:: WORK TASK ::
Begin your copy at the line that contains "НОВОСТИ КОМПАНИЙ" and carry it on, exactly, to the last line of the material below.

:: TASK DATA ::
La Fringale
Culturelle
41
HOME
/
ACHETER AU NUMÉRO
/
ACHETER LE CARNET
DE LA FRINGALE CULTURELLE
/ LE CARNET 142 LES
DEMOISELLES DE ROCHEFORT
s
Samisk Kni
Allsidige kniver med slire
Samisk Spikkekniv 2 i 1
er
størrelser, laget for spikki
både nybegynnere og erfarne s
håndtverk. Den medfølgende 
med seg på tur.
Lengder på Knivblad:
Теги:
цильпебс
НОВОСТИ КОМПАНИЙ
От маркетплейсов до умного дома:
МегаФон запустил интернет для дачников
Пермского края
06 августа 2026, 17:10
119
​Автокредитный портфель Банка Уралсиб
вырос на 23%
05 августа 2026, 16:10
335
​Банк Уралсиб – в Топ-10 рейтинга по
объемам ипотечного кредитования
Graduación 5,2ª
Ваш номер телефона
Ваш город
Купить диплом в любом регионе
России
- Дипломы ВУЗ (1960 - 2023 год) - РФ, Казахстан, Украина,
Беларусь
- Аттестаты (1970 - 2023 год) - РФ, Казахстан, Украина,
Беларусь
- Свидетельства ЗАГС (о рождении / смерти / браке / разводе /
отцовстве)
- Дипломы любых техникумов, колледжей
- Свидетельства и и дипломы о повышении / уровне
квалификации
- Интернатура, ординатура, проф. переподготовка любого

:: RESULT FOR THIS EXERCISE ::
НОВОСТИ КОМПАНИЙ
От маркетплейсов до умного дома:
МегаФон запустил интернет для дачников
Пермского края
06 августа 2026, 17:10
119
​Автокредитный портфель Банка Уралсиб
вырос на 23%
05 августа 2026, 16:10
335
​Банк Уралсиб – в Топ-10 рейтинга по
объемам ипотечного кредитования
Graduación 5,2ª
Ваш номер телефона
Ваш город
Купить диплом в любом регионе
России
- Дипломы ВУЗ (1960 - 2023 год) - РФ, Казахстан, Украина,
Беларусь
- Аттестаты (1970 - 2023 год) - РФ, Казахстан, Украина,
Беларусь
- Свидетельства ЗАГС (о рождении / смерти / браке / разводе /
отцовстве)
- Дипломы любых техникумов, колледжей
- Свидетельства и и дипломы о повышении / уровне
квалификации
- Интернатура, ординатура, проф. переподготовка любого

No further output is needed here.